Description of the task:
Down to the final line, print each entry exactly.

Collected data
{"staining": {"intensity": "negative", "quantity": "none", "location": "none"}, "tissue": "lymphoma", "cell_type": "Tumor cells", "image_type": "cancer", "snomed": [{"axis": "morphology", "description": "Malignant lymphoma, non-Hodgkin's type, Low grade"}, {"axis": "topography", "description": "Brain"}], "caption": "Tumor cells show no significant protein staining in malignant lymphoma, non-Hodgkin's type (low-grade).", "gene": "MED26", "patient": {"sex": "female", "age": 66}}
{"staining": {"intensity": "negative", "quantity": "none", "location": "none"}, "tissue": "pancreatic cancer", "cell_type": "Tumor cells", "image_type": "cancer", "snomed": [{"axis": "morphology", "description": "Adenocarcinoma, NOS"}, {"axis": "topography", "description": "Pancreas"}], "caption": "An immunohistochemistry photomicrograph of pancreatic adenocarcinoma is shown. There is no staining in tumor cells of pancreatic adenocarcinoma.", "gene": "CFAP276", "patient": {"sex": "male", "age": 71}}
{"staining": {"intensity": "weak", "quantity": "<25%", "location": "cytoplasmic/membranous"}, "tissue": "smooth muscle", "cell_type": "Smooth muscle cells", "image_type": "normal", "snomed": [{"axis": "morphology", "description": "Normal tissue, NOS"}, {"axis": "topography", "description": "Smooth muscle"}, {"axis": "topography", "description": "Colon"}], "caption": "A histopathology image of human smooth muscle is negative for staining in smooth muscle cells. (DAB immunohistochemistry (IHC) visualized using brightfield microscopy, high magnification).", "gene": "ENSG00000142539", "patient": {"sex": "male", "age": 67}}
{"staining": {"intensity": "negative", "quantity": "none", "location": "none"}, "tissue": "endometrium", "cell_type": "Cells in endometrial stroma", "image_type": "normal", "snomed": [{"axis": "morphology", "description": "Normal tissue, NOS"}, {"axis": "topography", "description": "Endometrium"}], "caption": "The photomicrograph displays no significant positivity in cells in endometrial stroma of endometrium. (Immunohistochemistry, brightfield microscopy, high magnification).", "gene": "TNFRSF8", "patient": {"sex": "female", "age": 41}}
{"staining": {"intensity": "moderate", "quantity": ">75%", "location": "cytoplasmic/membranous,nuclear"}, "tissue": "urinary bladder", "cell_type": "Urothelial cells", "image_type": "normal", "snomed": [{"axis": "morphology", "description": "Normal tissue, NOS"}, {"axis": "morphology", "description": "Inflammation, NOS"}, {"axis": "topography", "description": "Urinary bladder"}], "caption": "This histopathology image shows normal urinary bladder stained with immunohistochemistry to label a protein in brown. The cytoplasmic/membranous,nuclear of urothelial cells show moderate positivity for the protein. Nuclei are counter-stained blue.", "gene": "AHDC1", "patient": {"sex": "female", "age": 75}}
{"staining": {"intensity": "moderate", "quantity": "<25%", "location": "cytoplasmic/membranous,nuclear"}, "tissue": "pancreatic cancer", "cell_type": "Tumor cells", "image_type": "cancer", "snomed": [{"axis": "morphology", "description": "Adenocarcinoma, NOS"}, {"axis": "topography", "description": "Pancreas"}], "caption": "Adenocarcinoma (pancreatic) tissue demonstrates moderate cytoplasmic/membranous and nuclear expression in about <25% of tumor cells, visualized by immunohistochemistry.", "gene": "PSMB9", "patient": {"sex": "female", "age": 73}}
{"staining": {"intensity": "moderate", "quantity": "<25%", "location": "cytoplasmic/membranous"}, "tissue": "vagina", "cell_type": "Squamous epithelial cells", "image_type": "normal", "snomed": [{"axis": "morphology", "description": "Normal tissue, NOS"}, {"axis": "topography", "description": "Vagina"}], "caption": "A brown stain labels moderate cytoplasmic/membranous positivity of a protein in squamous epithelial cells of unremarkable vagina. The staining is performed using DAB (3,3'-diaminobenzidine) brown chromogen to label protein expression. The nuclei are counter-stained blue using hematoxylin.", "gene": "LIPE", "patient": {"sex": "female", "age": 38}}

Result of this task:
{"staining": {"intensity": "negative", "quantity": "none", "location": "none"}, "tissue": "lymphoma", "cell_type": "Tumor cells", "image_type": "cancer", "snomed": [{"axis": "morphology", "description": "Malignant lymphoma, non-Hodgkin's type, Low grade"}, {"axis": "topography", "description": "Brain"}], "caption": "Tumor cells show no significant protein staining in malignant lymphoma, non-Hodgkin's type (low-grade).", "gene": "MED26", "patient": {"sex": "female", "age": 66}}
{"staining": {"intensity": "negative", "quantity": "none", "location": "none"}, "tissue": "pancreatic cancer", "cell_type": "Tumor cells", "image_type": "cancer", "snomed": [{"axis": "morphology", "description": "Adenocarcinoma, NOS"}, {"axis": "topography", "description": "Pancreas"}], "caption": "An immunohistochemistry photomicrograph of pancreatic adenocarcinoma is shown. There is no staining in tumor cells of pancreatic adenocarcinoma.", "gene": "CFAP276", "patient": {"sex": "male", "age": 71}}
{"staining": {"intensity": "weak", "quantity": "<25%", "location": "cytoplasmic/membranous"}, "tissue": "smooth muscle", "cell_type": "Smooth muscle cells", "image_type": "normal", "snomed": [{"axis": "morphology", "description": "Normal tissue, NOS"}, {"axis": "topography", "description": "Smooth muscle"}, {"axis": "topography", "description": "Colon"}], "caption": "A histopathology image of human smooth muscle is negative for staining in smooth muscle cells. (DAB immunohistochemistry (IHC) visualized using brightfield microscopy, high magnification).", "gene": "ENSG00000142539", "patient": {"sex": "male", "age": 67}}
{"staining": {"intensity": "negative", "quantity": "none", "location": "none"}, "tissue": "endometrium", "cell_type": "Cells in endometrial stroma", "image_type": "normal", "snomed": [{"axis": "morphology", "description": "Normal tissue, NOS"}, {"axis": "topography", "description": "Endometrium"}], "caption": "The photomicrograph displays no significant positivity in cells in endometrial stroma of endometrium. (Immunohistochemistry, brightfield microscopy, high magnification).", "gene": "TNFRSF8", "patient": {"sex": "female", "age": 41}}
{"staining": {"intensity": "moderate", "quantity": ">75%", "location": "cytoplasmic/membranous,nuclear"}, "tissue": "urinary bladder", "cell_type": "Urothelial cells", "image_type": "normal", "snomed": [{"axis": "morphology", "description": "Normal tissue, NOS"}, {"axis": "morphology", "description": "Inflammation, NOS"}, {"axis": "topography", "description": "Urinary bladder"}], "caption": "This histopathology image shows normal urinary bladder stained with immunohistochemistry to label a protein in brown. The cytoplasmic/membranous,nuclear of urothelial cells show moderate positivity for the protein. Nuclei are counter-stained blue.", "gene": "AHDC1", "patient": {"sex": "female", "age": 75}}
{"staining": {"intensity": "moderate", "quantity": "<25%", "location": "cytoplasmic/membranous,nuclear"}, "tissue": "pancreatic cancer", "cell_type": "Tumor cells", "image_type": "cancer", "snomed": [{"axis": "morphology", "description": "Adenocarcinoma, NOS"}, {"axis": "topography", "description": "Pancreas"}], "caption": "Adenocarcinoma (pancreatic) tissue demonstrates moderate cytoplasmic/membranous and nuclear expression in about <25% of tumor cells, visualized by immunohistochemistry.", "gene": "PSMB9", "patient": {"sex": "female", "age": 73}}
{"staining": {"intensity": "moderate", "quantity": "<25%", "location": "cytoplasmic/membranous"}, "tissue": "vagina", "cell_type": "Squamous epithelial cells", "image_type": "normal", "snomed": [{"axis": "morphology", "description": "Normal tissue, NOS"}, {"axis": "topography", "description": "Vagina"}], "caption": "A brown stain labels moderate cytoplasmic/membranous positivity of a protein in squamous epithelial cells of unremarkable vagina. The staining is performed using DAB (3,3'-diaminobenzidine) brown chromogen to label protein expression. The nuclei are counter-stained blue using hematoxylin.", "gene": "LIPE", "patient": {"sex": "female", "age": 38}}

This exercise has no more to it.